Tiga Pimpinan Asosiasi Perumahan Bertemu, Keluhkan Kebijakan LSD yang Dinilai Hambat Investasi

28 Maret 2022, 10:18 WIB

LOKAWARTA.COM,SUKOHARJO-Tiga pimpinan asosiasi perumahan di Solo Raya bertemu, Minggu (27/3/2022). Yaitu, Ketua Apernas Soloraya Budiyono, Sekretaris Apersi Soloraya Samari, dan wakil ketua REI Jateng Anthony AH Prasetyo.

Dalam perbincangan dengan jurnalis beberapa jam, para pimpinan asosiasi perumahan tersebut mengeluhkan kebijakan lahan sawah dilindungi (LSD). Mereka bertiga menilai, kebijakan LSD tidak pro investasi atau menghambat investasi.

Selain itu, LSD yang mengacu pada Surat Keputusan (SK) Kementerian Agraria dan Tata Ruang /Badan Pertanahan Nasional (ART/BPN) itu dinilai melanggar aturan karena menabrak Perda Rencana Tata Ruang Wilayah (RTRW) yang ditetapkan pemda.

Bagaimana nalarnya, Perda RTRW yang merupakan produk hukum yang proses pembuatannya cukup lama dan rumit bisa dikalahkan oleh Surat Keputusan Kepala BPN.

“Dalam penentuan jenis lahan, kalau ada dua kebijakan yang bertentangan mestinya dikembalikan pada Undang Undang Cipta Kerja,” tandas Budiyono.

Hal senada dikatan Anthony AH Prasetyo. Mantan ketua REI Solo Raya itu mengatakan, lantaran terkena LSD, banyak lahan kuning yang telah ditetapkan dalam Perda RTRW bisa berubah menjadi hijau.

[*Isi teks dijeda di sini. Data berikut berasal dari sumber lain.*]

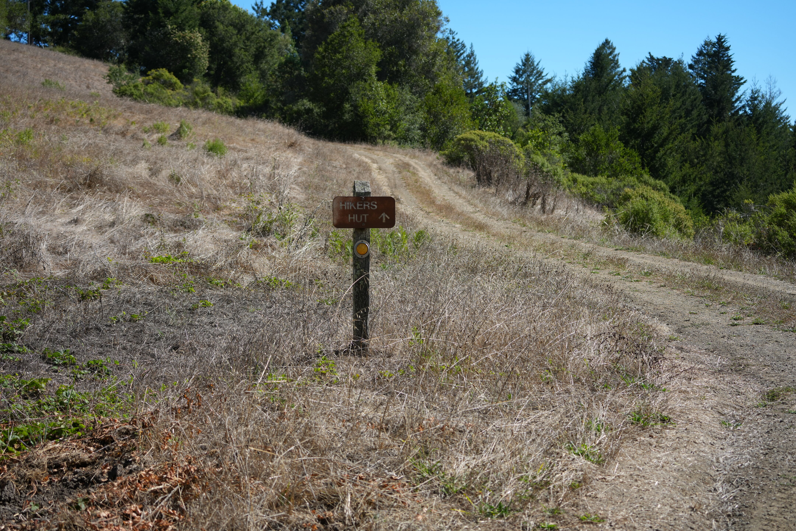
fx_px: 1105
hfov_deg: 39.6
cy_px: 266
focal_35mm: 50
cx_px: 398
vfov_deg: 27.0
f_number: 4.5
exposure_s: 1/1600
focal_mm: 50
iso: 320
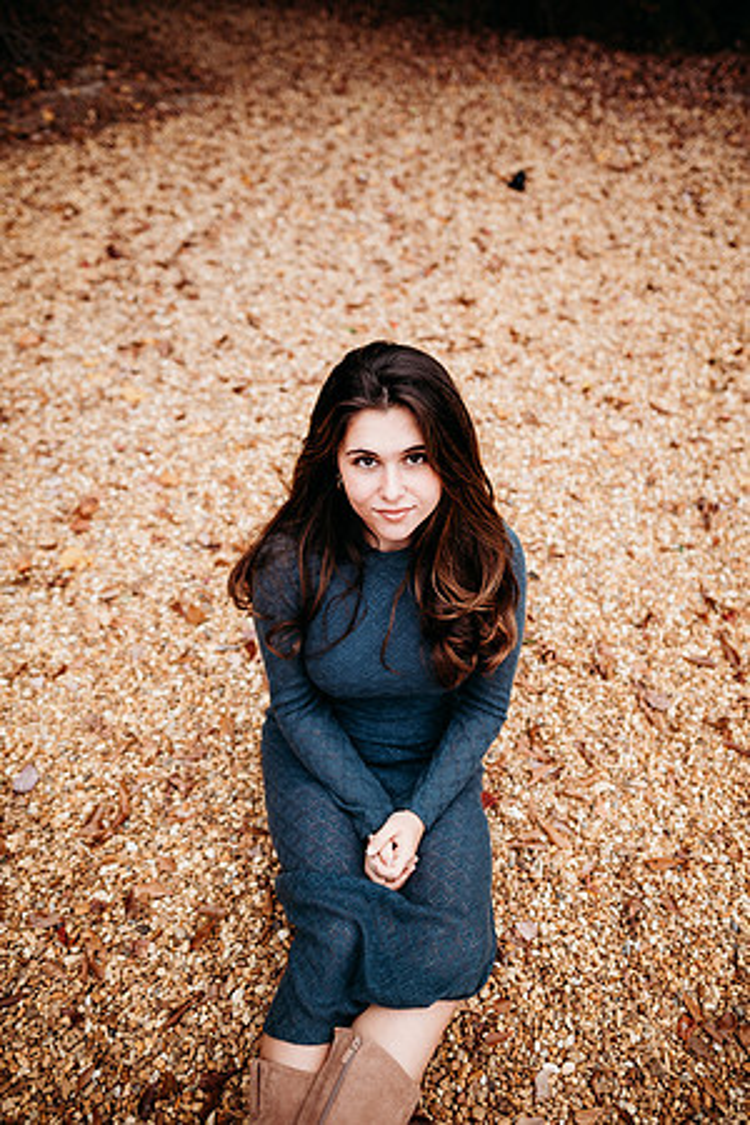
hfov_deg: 53.1
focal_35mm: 24
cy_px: 562
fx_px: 750
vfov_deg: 73.7
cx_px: 375
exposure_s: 1/500
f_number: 2.2
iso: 100
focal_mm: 24
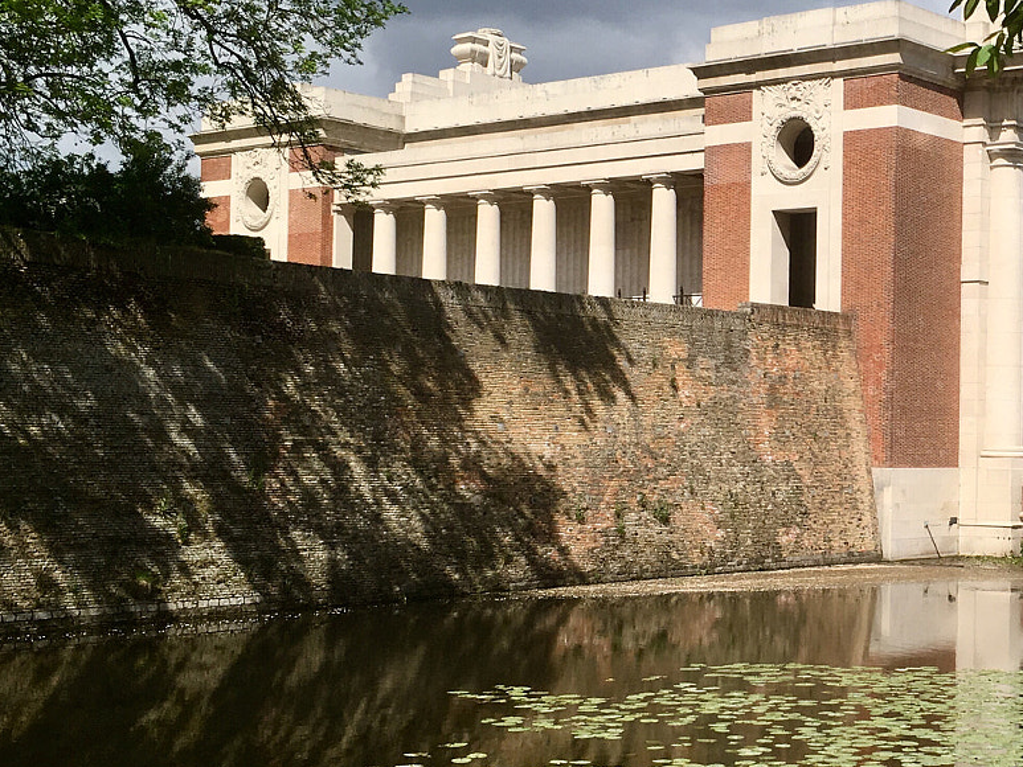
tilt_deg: +2.2
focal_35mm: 60
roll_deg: -0.2
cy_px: 381
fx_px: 1773
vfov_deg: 24.4
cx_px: 938
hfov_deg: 30.6
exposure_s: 1/2024
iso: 25
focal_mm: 4.15
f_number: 2.2
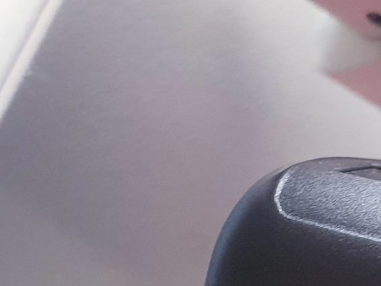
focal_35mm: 118
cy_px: 252
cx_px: 356
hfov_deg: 16.4
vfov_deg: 12.5
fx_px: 1299
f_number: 2.4
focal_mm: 4.3
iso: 250
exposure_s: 1/50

Akibatnya, di lahan itu tidak bisa untuk dibangun perumahan atau industri. “Ini yang namanya menghambat investasi,” kata Anthony.

Baik Asosiasi Pengembang Rumah Sederhana Sehat Nasional (Apernas), Asosiasi Pengembang Perumahan dan Pemukiman Seluruh Indonesia (Apersi), maupun Real Estate Indonesia (REI) berharap, kepala daerah turun tangan dalam masalah tersebut.

Sebab kalau tidak disikapi, maka investasi di daerah akan terhambat, pembangunan di daerah akan terhambat, dan sudah barang tentu pertumbuhan ekonomi juga akan terhambat.

“Kalau membaca di media, pimpinan daerah di Solo Raya ini baru Bupati Sragen yang sudah bersikap terkait dengan kebijakan LSD ini,” kata sekretaris Apersi Solo Raya Samari.

Lebih lanjut para pengembang perumahan itu menilai, belakangan ini kebijakan pemerintah pusat cukup mengganggu bisnis properti di daerah.

Mulai dari kebijakan perubahan Izin Mendirikan Bangunan (IMB) menjadi Persetujuan Bangunan Gedung (PBG) yang tidak didukung kediapan sumber daya manusia dan tegulasi (Perda) di daerah kemudian pemberlakuan BPJS Kesehatan dalam transaksi jual beli tanah dan bangunan.

Dan yang terakhir, kebijakan tentang lahan sawah dilindungi atau LSD. “Sebenarnya potensi market perumahan di Jawa Tengah, khususnya di Solo Raya masih cukup besar. Hanya saja penjualannya terganggu kebijakan-kebijakan seperti itu,” kata Anthony.